Święta są tuż za rogiem i większość z Was ubieranie choinki, ozdabianie swojego domu, mieszkania ma już na pewno za sobą, lub właśnie teraz, w weekend dopina wszystko na ostatni guzik. Ja właśnie dziś poświęciłam kilka chwil na ozdobienie mojej sypialni światełkami firmy Cotton Ball Lights. I choć lampki tej firmy mogą zdobić nasze wnętrze świątecznie, to idealnie wkomponują się w każde pomieszczenie przez cały rok. Jeżeli nie znacie Cotton Ball Lights, odwiedźcie koniecznie ich stronę lub fan page na Facebooku. Znajdziecie tam mnóstwo inspiracji na ozdobienie swojego domu. A wybór jest naprawdę ogromny i każdy znajdzie tam coś dla siebie, możemy wybierać między ilością kul, ich kolorami oraz długością kabla.
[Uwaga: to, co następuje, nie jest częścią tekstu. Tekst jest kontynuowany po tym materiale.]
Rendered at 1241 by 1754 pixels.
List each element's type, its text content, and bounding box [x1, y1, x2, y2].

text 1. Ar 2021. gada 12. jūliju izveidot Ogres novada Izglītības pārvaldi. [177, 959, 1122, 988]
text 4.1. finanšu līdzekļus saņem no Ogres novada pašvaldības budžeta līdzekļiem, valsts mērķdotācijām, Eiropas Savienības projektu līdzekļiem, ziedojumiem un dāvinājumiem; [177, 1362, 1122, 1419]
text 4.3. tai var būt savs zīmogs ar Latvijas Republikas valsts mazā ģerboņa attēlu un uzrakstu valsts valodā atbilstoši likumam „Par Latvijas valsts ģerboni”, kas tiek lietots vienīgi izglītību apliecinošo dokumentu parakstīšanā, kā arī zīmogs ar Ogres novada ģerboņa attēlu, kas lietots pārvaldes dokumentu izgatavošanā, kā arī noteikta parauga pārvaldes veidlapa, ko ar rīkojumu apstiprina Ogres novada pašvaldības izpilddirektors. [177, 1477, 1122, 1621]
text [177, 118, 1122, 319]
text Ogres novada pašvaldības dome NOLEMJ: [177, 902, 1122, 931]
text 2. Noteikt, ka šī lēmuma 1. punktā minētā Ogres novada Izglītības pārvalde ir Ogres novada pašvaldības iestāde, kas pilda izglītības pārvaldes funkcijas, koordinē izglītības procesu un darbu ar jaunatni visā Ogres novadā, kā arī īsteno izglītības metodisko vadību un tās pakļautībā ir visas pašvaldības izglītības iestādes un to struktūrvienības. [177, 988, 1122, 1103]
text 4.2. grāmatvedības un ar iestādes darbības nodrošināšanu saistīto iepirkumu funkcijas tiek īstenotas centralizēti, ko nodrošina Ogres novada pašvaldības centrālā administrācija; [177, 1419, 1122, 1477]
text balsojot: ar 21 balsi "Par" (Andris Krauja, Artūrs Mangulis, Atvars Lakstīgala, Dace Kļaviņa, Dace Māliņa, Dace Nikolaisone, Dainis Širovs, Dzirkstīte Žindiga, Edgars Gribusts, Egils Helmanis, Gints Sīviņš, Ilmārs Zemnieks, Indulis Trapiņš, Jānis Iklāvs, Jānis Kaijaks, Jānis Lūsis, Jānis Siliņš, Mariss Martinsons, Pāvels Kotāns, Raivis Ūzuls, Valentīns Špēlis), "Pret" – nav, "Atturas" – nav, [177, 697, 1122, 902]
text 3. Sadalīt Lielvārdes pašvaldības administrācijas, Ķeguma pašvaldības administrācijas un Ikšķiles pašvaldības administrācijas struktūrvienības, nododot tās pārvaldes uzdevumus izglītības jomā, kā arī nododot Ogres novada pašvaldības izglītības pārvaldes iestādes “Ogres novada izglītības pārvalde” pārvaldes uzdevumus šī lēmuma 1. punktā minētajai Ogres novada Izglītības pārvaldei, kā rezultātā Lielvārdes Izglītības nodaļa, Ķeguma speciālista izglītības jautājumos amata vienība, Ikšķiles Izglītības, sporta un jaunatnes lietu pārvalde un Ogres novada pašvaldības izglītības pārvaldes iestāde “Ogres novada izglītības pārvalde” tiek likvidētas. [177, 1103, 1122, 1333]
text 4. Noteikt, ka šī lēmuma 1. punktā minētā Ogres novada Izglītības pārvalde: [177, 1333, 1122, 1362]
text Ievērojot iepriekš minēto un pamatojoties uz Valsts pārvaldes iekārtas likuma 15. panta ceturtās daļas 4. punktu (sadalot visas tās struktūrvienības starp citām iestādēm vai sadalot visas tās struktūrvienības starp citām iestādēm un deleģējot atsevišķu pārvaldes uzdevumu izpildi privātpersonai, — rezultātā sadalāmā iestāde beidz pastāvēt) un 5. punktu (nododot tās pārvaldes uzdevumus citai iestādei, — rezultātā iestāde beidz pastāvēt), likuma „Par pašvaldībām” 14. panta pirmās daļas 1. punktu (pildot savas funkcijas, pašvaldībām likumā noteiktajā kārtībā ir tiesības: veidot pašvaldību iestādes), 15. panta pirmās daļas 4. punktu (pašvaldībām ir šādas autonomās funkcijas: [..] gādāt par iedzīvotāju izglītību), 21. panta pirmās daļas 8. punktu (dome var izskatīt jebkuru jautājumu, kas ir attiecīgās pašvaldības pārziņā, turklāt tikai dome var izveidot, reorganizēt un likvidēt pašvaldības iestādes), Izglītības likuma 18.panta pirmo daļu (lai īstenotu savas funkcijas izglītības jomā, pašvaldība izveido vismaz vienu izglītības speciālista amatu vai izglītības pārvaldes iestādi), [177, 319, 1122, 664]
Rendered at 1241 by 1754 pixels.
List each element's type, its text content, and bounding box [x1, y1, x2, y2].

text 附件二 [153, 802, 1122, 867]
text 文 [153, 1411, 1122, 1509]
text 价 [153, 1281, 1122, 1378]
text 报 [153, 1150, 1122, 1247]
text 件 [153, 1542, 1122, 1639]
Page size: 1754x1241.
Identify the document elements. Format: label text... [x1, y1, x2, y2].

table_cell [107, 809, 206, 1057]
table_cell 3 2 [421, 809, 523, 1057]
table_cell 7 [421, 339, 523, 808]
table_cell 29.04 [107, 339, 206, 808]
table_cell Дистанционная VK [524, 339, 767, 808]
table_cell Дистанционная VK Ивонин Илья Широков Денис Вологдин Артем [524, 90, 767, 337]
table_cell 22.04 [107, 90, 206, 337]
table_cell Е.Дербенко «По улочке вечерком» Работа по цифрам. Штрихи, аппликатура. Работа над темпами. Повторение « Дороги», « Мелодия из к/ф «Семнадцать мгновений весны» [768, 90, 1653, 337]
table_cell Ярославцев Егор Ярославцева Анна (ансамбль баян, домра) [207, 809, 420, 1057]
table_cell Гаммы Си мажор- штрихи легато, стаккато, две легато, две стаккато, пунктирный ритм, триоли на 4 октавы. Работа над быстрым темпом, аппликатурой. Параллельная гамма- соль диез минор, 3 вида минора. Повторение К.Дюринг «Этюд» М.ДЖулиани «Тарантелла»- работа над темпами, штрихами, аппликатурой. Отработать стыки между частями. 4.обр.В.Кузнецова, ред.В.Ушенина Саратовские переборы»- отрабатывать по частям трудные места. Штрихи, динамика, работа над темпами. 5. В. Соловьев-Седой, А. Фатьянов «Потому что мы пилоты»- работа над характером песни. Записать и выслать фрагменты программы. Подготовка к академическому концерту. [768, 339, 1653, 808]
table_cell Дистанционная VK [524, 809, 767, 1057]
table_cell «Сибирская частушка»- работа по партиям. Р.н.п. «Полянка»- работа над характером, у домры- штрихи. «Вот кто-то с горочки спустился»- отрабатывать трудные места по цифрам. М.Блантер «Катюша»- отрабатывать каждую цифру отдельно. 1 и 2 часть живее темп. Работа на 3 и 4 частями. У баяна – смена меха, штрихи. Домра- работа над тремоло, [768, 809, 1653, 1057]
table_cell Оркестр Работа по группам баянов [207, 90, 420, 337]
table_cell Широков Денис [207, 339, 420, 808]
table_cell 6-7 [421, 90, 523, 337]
Bawełniane kule, które przychodzą do nas luzem, przeznaczone do samodzielnego złożenia (to naprawdę przyjemna i prosta zabawa!), ocieplają nasze wnętrze ciepłym, nienachalnym światłem, które możemy przenosić i zmieniać kiedy tylko chcemy! Może zdobić łóżko, lustro, fotele, balkon, a także schody czy np. łóżeczko maluszka. Pomysłów i możliwości mamy naprawdę mnóstwo, a efekt, który czeka na nas po złożeniu i podłączeniu lampek jest po prostu niesamowity. Moje kule to wariacja White Glow, dają eleganckie, ciepłe światło, idealne zwłaszcza teraz, na zimowe wieczory. Jeżeli szukacie właśnie takiego stonowanego oświetlenia, polecam, zajrzyjcie na stronę sklepu Cotton Ball Light TU. To moje pierwsze spotkanie ze światełkami tej firmy, ale mam ochotę na więcej! Przyjemnego, spokojnego weekendu Wam życzę!
T-shirt: Pozerki, Leggings: Calzedonia, Jumper: Zara
świetny pomysł!
OdpowiedzUsuńsama bym tego raczej nie zrobiła :(
http://rozaliafashion.blogspot.com/2013/12/karen-dress.html
fajne:)
OdpowiedzUsuńFajnie! :)))
OdpowiedzUsuńMarzą mi się od dawna :)
OdpowiedzUsuńsuper są te kule ♥
OdpowiedzUsuńna pewno pięknie ocieplają wnętrze i to zdecydowanie nie tylko na święta :)
super pomysł
OdpowiedzUsuńSuper efekt, też mi się bardzo podobają. Ja mam marną namiastkę cotton balls z Ikei, póki co musi mi wystarczyć :(
OdpowiedzUsuńI ja mam ochotę na te światełka, są świetne! :)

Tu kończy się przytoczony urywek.